El papel de RRHH en la promoción de la igualdad salarial

El debate sobre la igualdad salarial no es nuevo, pero la urgencia sí ha aumentado. Con la directiva europea sobre transparencia salarial que entrará en vigor en 2026 y un papel reforzado para el comité de empresa, la igualdad salarial vuelve a estar firmemente en la agenda de RRHH. Para muchas organizaciones, esto no es solo una obligación jurídica, sino también un componente fundamental de un buen empleador. Sin embargo, las investigaciones muestran que las diferencias salariales entre empleados que realizan trabajo equivalente todavía existen.

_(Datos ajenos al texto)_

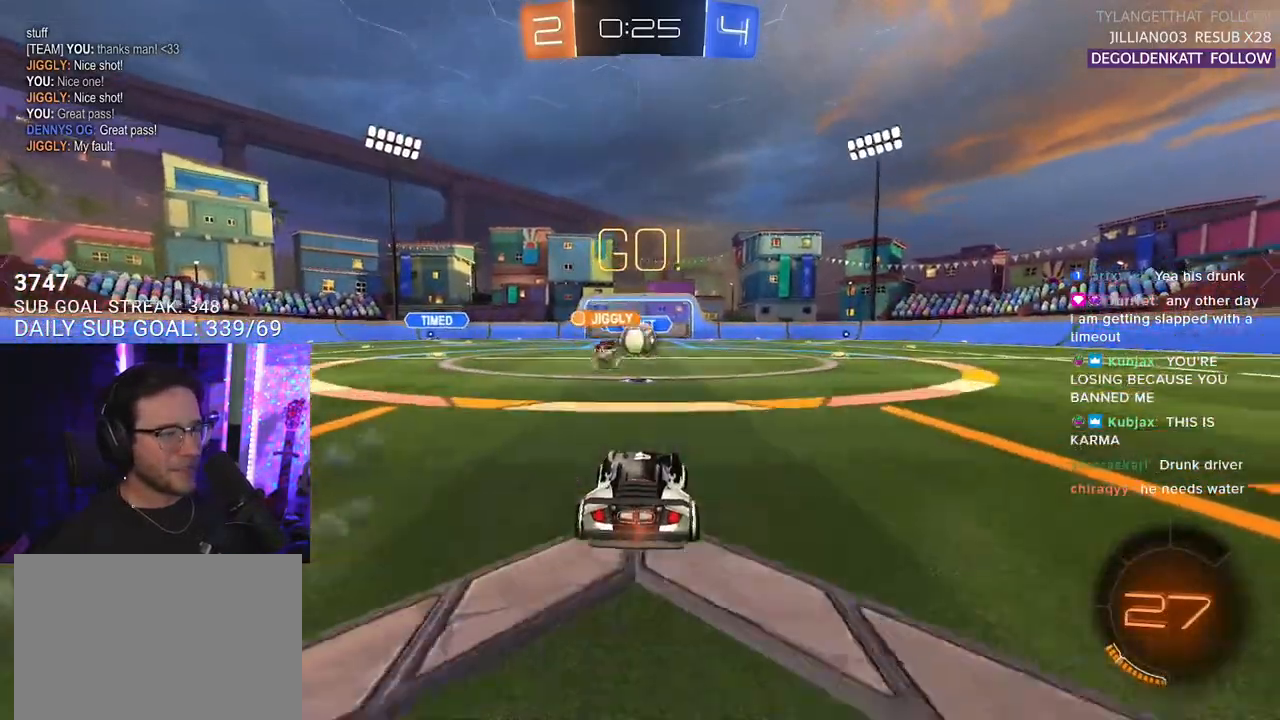
{"buttons": ["TRIANGLE", "R1", "R2"], "left_stick": "right", "right_stick": "center", "events": [[117, "left_stick", "right"], [133, "R1", "down"], [500, "TRIANGLE", "down"]]}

La pregunta ya no es si RRHH tiene un papel en esto, sino cómo abordar y prevenir proactivamente estas diferencias como profesional de RRHH. Porque seamos honestos: una estructura de remuneración justa no es un nice-to-have, sino un factor crucial en el compromiso, la retención y la cultura organizacional.

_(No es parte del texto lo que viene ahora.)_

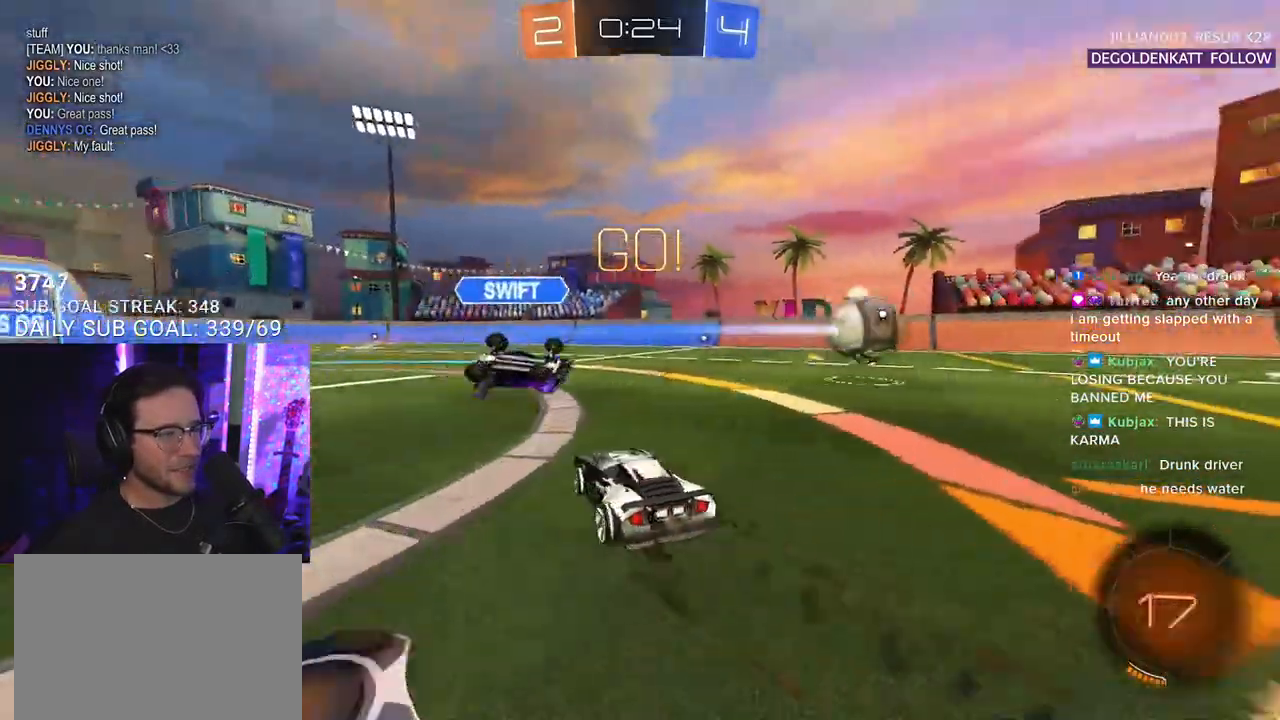
{"buttons": ["R1", "R2"], "left_stick": "center", "right_stick": "center", "events": [[100, "TRIANGLE", "up"], [317, "left_stick", "center"]]}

¿Qué significa realmente la igualdad salarial? la igualdad salarial por trabajo igual o de igual valor suena simple, pero en la práctica es más complejo de lo que parece. significa que los empleados que realizan trabajo de igual valor también deben ser remunerados por igual, independientemente del género, edad, origen u otros motivos de discriminación. no se trata solo del mismo nivel de función. también las funciones que son diferentes, pero tienen un peso comparable en términos de responsabilidades, competencias e impacto, caen bajo este principio. un especialista técnico y un project manager senior pueden realizar trabajo equivalente, aunque sus tareas sean totalmente diferentes. la esencia está en la valoración objetiva. ¿qué vale el trabajo para la organización? ¿qué conocimientos, habilidades y responsabilidades requiere? ¿Y cómo se relaciona con otras funciones? estas preguntas forman la base de un sistema de remuneración justo.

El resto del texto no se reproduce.